Pick up the forum thread about rehoming pet rabbits right after its final sentence and carry it forward.

— start SELECTED TEXT —

You can't just take these rabbits back, as they are no longer yours.

What you can do, going forward, is think long and hard about breeding, and how you rehome rabbits. It's not unreasonable to do home visits and have minimum requirements. That way you can weed out the poorer people. This is what rescues do. Add in after support and recommend a good vet too.

If someone else calls about these rabbits, just ssay they are noy yours. Suggest that they catch them and take them to the local rescue centre.

I doubt that the people will bother to get them. Hopefully they will then be found good homes.

She is obviously taking advantage of you re food.


----------



## Neelam (Oct 24, 2013)

I wouldn't have a chance to get in a take the rabbits if I am not invisible as both our houses are corner houses so the backyard part is open to everyone to have a look at, meaning at her fence and at our walls, not inside if you are not a bird. At least not ours.

If nobody would see me picking the rabbits up, in case they are out and about again, there is hardly a chance for her to know as since she kind of cheated on me in another thing she really stays away. She hasn't paid for the rabbits. I knew her home and she seemed to be always very caring and her children had been as keen as she and her husband on getting rabbits. As she was there for me, when a few months ago my baby just passed out and I was so shocked that I couldn't even remember the number for the ambulance and she called them for me and talked to them (don't think I had been able to put my vocabulary straight in this second) I didn't want her to pay as I said, to me is much more important that the bunnies have a good, responsible home.

— end SELECTED TEXT —
— start EXTRACTED RECORDS —

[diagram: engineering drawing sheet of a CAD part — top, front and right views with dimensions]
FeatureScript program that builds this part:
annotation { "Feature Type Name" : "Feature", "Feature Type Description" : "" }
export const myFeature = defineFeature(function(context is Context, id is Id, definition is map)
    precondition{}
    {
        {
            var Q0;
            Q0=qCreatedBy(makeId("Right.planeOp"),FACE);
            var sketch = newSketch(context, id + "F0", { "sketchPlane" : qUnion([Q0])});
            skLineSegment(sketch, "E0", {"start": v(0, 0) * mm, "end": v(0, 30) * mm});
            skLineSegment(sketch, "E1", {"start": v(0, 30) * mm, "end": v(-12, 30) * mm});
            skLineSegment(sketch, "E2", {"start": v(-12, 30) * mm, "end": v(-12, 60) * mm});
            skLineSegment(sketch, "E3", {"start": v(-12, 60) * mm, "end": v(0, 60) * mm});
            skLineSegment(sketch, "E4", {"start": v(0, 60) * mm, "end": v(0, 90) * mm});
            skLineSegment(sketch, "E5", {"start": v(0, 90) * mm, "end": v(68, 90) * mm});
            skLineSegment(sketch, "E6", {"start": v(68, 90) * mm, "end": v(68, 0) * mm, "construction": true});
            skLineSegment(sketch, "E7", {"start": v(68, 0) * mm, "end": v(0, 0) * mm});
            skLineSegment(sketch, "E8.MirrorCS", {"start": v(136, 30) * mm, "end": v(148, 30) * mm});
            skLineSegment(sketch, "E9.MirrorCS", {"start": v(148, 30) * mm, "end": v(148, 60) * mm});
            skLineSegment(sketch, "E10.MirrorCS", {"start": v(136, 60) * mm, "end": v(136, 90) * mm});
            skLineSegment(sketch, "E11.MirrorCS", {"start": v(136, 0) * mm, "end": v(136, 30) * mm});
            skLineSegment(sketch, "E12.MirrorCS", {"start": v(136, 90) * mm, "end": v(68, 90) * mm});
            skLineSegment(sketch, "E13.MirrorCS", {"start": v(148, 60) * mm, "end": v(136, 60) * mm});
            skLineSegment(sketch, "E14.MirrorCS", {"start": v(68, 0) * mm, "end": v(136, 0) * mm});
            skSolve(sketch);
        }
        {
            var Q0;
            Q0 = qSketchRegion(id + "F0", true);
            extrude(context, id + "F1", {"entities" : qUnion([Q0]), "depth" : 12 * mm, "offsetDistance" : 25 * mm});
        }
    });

— end EXTRACTED RECORDS —

> _RESPONSE FOR THIS EXERCISE_
Talking to her, I guess, I would need kind of a reason to mention her rabbit care. From Monday on I will start reminding her of the money for the food she has to pay and will keep asking her about her fencing. Till then I just keep an eye on her back garden. Unfortunately I cannot see where the rabbits have their hutch as the fence is too high to see it proper from our bedroom window which is next to them and there is a hedge around so it would look suspicious if I would go through to peek in. 

But I know for certain, if I get hold of the bunnies, I will not tell her.

Is really a pity how people who seems to be caring turn out to be rather careless. Ok, to her defense I have to admit that it might be possible that meantime she got a job as last thing she told me was that the JobCenter wants her to go back to work if she wants to keep the nursery place for her daughter till 3.30pm and a friend of her opened a small grocery shop she said she's going to help sometimes. So maybe she really had no chance to go home and take care. But still I would have expected her asking, if I might have a look and see if I can get hold of them as she cannot come home for such and such reason, at least it had shown that she does care, right?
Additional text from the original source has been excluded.